Au Conseil Café Cacao (CCC), on insiste sur un point : depuis 2018, aucune nouvelle plantation n’a été créée. « Cette règlementation de l’Union européenne n’affecte pas nos productions de cacao », affirme confiant, un cadre de cette institution.
Une « carte de paysan »
Récemment, le CCC a mis en place plusieurs mesures pour instaurer de la traçabilité dans le secteur, avec notamment, la distribution d’une carte de paysan.
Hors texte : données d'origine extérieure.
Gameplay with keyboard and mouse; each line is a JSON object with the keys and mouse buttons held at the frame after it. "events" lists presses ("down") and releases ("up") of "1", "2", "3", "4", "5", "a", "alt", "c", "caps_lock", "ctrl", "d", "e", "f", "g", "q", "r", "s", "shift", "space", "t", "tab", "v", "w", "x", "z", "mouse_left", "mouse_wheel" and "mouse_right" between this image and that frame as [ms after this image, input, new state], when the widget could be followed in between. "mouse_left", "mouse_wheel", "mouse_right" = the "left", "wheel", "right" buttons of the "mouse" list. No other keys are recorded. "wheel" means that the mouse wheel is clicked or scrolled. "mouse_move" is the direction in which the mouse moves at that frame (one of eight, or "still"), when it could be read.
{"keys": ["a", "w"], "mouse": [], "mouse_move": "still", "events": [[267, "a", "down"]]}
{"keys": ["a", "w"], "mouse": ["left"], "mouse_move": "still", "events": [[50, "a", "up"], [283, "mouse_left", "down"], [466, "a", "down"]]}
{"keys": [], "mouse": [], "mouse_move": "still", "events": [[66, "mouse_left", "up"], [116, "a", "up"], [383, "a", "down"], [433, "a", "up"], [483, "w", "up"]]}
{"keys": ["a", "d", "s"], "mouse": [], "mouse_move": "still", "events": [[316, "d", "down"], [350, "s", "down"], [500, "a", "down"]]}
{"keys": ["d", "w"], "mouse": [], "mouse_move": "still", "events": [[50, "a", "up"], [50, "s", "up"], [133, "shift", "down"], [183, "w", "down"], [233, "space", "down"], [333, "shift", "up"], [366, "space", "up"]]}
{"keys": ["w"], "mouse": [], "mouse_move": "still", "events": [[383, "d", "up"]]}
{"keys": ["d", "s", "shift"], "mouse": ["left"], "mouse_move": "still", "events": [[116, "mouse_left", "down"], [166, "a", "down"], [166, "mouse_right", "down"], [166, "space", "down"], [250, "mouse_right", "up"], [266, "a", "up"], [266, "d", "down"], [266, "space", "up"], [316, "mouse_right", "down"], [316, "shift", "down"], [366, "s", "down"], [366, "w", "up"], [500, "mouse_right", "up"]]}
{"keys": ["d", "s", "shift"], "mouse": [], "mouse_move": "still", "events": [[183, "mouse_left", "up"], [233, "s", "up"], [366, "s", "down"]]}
D’après le ministre de l’Agriculture, Kobénan Adjoumani, interrogé par notre correspondante à Abdijan, Bineta Diagne, seuls les planteurs ainsi recensés pourront exporter vers l’Union européenne. « Nous avons pu recenser 993 031 producteurs et nous avons pu géolocaliser 3 220 800 ha de café et de cacao, indique le ministre. Lorsque vos vergers sont identifiés, nous (vous) donnons une carte multifonction, qui dispose d’un code QR renfermant toutes les informations sur le producteur et son verger.
Il peut y avoir des personnes qui s’installent de façon illicite dans les forêts classées, reconnaît le ministre d’Etat, mais dès lors que nous avons décidé de géolocaliser les plantations, de recenser les gens qui vont désormais disposer de carte, la traçabilité est faite ».
Quid des planteurs installés dans les zones classées ? Koffi Kanga, le président de l’Association nationale de Producteurs de café cacao (Anaproci), craint un durcissement des mesures de contrôle sur le terrain. Ce responsable réclame des mesures d’accompagnement pour ces planteurs qui sont, selon ses mots, « bannis du système ». Il reste encore plus noeuds à trancher pour améliorer le cadre juridique de ce système, précise encore un observateur.
« Il n’a rien qui ressemble plus à une fève produite en forêt classée qu’une fève produite dans le domaine dit rural ! »
François Ruf, expert en économie cacaoyère, doute de l’applicabilité d’une telle législation, au micro d’Olivier Rogez, du service Économie. Les entreprises commercialisant ces produits devront produire des informations vérifiables prouvant qu’ils n’ont pas été cultivés sur des terres déboisées après 2020. Mais « c’est très illusoire, parce que cela voudrait dire qu’il y a une traçabilité parfaite et que l’Europe serait capable de déterminer si une fève de cacao ou un sac de cacao, vient d’une plantation qui a été créée il y a plusieurs années et non pas sur une parcelle qui a été défrichée après la date qu’ils ont choisie en 2020. C’est impossible à déterminer dans le contexte actuel des pays comme la Côte d’Ivoire et le Ghana. Je vous donne un exemple : depuis trois ans, on essaie de se battre et d’alerter les politiques publiques sur la disparition de l’une des plus belles forêts classées du pays et une des dernières, la Bossematié. Ces anciennes forêts produisent du cacao en masse ; le cacao sort par des pistes piétonnières et une fois qu’il est sorti du périmètre de la forêt classée, il est mélangé avec le reste ; et il n’a rien qui ressemble plus à une fève produite en forêt classée qu’une fève produite dans le domaine dit rural ! ».